What to produce> Write out, word for word, every line from the one containing "X138705000Y-92145000D03*" through the final line of the records.

Input>
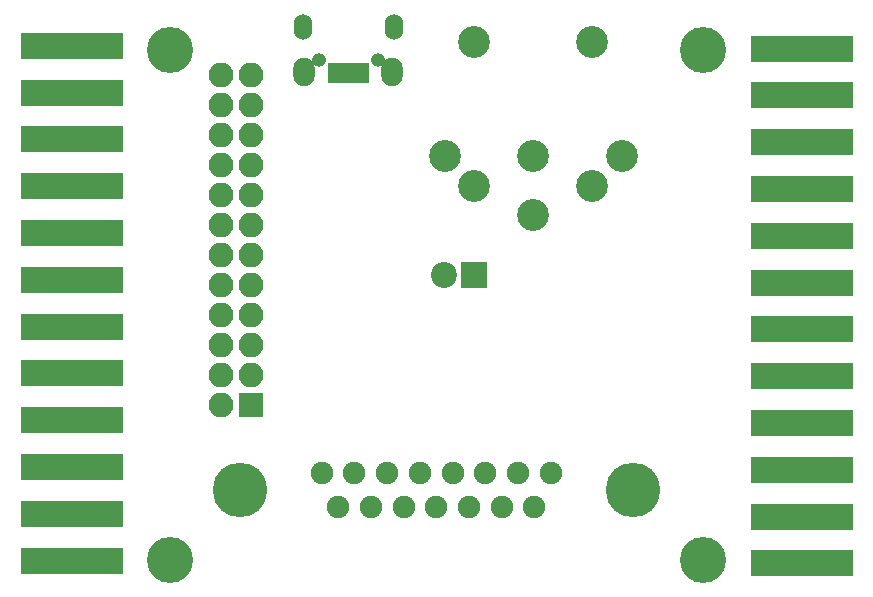
<source format=gts>
G04 #@! TF.GenerationSoftware,KiCad,Pcbnew,(5.1.2-1)-1*
G04 #@! TF.CreationDate,2019-05-25T13:38:43+02:00*
G04 #@! TF.ProjectId,XoomFloppy Pro,586f6f6d-466c-46f7-9070-792050726f2e,1.1*
G04 #@! TF.SameCoordinates,Original*
G04 #@! TF.FileFunction,Soldermask,Top*
G04 #@! TF.FilePolarity,Negative*
%FSLAX46Y46*%
G04 Gerber Fmt 4.6, Leading zero omitted, Abs format (unit mm)*
G04 Created by KiCad (PCBNEW (5.1.2-1)-1) date 2019-05-25 13:38:43*
%MOMM*%
%LPD*%
G04 APERTURE LIST*
%ADD10C,3.900000*%
%ADD11C,2.700000*%
%ADD12R,8.655000X2.305000*%
%ADD13R,2.200000X2.200000*%
%ADD14C,2.200000*%
%ADD15C,1.908000*%
%ADD16C,4.616000*%
%ADD17O,2.100000X2.100000*%
%ADD18R,2.100000X2.100000*%
%ADD19R,0.850000X1.700000*%
%ADD20O,1.850000X2.400000*%
%ADD21O,1.550000X2.200000*%
%ADD22O,1.200000X1.200000*%
G04 APERTURE END LIST*
D10*
X147025000Y-123775000D03*
X147025000Y-80575000D03*
X192125000Y-123775000D03*
X192125000Y-80575000D03*
D11*
X177763000Y-94599000D03*
X172763000Y-92099000D03*
X182763000Y-92099000D03*
X170263000Y-89599000D03*
X177763000Y-89599000D03*
X185263000Y-89599000D03*
X182763000Y-79899000D03*
X172763000Y-79899000D03*
D12*
X200477000Y-124092200D03*
X200477000Y-120129800D03*
X200477000Y-116167400D03*
X200477000Y-112205000D03*
X200477000Y-108242600D03*
X200477000Y-104280200D03*
X200477000Y-100317800D03*
X200477000Y-96355400D03*
X200477000Y-92393000D03*
X200477000Y-88433140D03*
X200477000Y-84468200D03*
X200477000Y-80505800D03*
D13*
X172720000Y-99695000D03*
D14*
X170180000Y-99695000D03*
D15*
X170935000Y-116455000D03*
D16*
X152900000Y-117875000D03*
X186200000Y-117875000D03*
D15*
X168165000Y-116455000D03*
X165395000Y-116455000D03*
X162625000Y-116455000D03*
X159855000Y-116455000D03*
X173705000Y-116455000D03*
X176475000Y-116455000D03*
X179245000Y-116455000D03*
X169550000Y-119295000D03*
X166780000Y-119295000D03*
X164010000Y-119295000D03*
X161240000Y-119295000D03*
X172320000Y-119295000D03*
X175090000Y-119295000D03*
X177860000Y-119295000D03*
D12*
X138705000Y-80257800D03*
X138705000Y-84220200D03*
X138705000Y-88182600D03*
X138705000Y-92145000D03*
X138705000Y-96107400D03*
X138705000Y-100069800D03*
X138705000Y-104032200D03*
X138705000Y-107994600D03*
X138705000Y-111957000D03*
X138705000Y-115916860D03*
X138705000Y-119881800D03*
X138705000Y-123844200D03*
D17*
X151306000Y-82724000D03*
X153846000Y-82724000D03*
X151306000Y-85264000D03*
X153846000Y-85264000D03*
X151306000Y-87804000D03*
X153846000Y-87804000D03*
X151306000Y-90344000D03*
X153846000Y-90344000D03*
X151306000Y-92884000D03*
X153846000Y-92884000D03*
X151306000Y-95424000D03*
X153846000Y-95424000D03*
X151306000Y-97964000D03*
X153846000Y-97964000D03*
X151306000Y-100504000D03*
X153846000Y-100504000D03*
X151306000Y-103044000D03*
X153846000Y-103044000D03*
X151306000Y-105584000D03*
X153846000Y-105584000D03*
X151306000Y-108124000D03*
X153846000Y-108124000D03*
X151306000Y-110664000D03*
D18*
X153846000Y-110664000D03*
D19*
X163416000Y-82545000D03*
X162766000Y-82545000D03*
X162116000Y-82545000D03*
X161466000Y-82545000D03*
X160816000Y-82545000D03*
D20*
X165841000Y-82495000D03*
X158391000Y-82495000D03*
D21*
X165991000Y-78695000D03*
X158241000Y-78695000D03*
D22*
X164616000Y-81445000D03*
X159616000Y-81445000D03*
M02*

</source>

Response to the exercise>
X138705000Y-92145000D03*
X138705000Y-96107400D03*
X138705000Y-100069800D03*
X138705000Y-104032200D03*
X138705000Y-107994600D03*
X138705000Y-111957000D03*
X138705000Y-115916860D03*
X138705000Y-119881800D03*
X138705000Y-123844200D03*
D17*
X151306000Y-82724000D03*
X153846000Y-82724000D03*
X151306000Y-85264000D03*
X153846000Y-85264000D03*
X151306000Y-87804000D03*
X153846000Y-87804000D03*
X151306000Y-90344000D03*
X153846000Y-90344000D03*
X151306000Y-92884000D03*
X153846000Y-92884000D03*
X151306000Y-95424000D03*
X153846000Y-95424000D03*
X151306000Y-97964000D03*
X153846000Y-97964000D03*
X151306000Y-100504000D03*
X153846000Y-100504000D03*
X151306000Y-103044000D03*
X153846000Y-103044000D03*
X151306000Y-105584000D03*
X153846000Y-105584000D03*
X151306000Y-108124000D03*
X153846000Y-108124000D03*
X151306000Y-110664000D03*
D18*
X153846000Y-110664000D03*
D19*
X163416000Y-82545000D03*
X162766000Y-82545000D03*
X162116000Y-82545000D03*
X161466000Y-82545000D03*
X160816000Y-82545000D03*
D20*
X165841000Y-82495000D03*
X158391000Y-82495000D03*
D21*
X165991000Y-78695000D03*
X158241000Y-78695000D03*
D22*
X164616000Y-81445000D03*
X159616000Y-81445000D03*
M02*

</source>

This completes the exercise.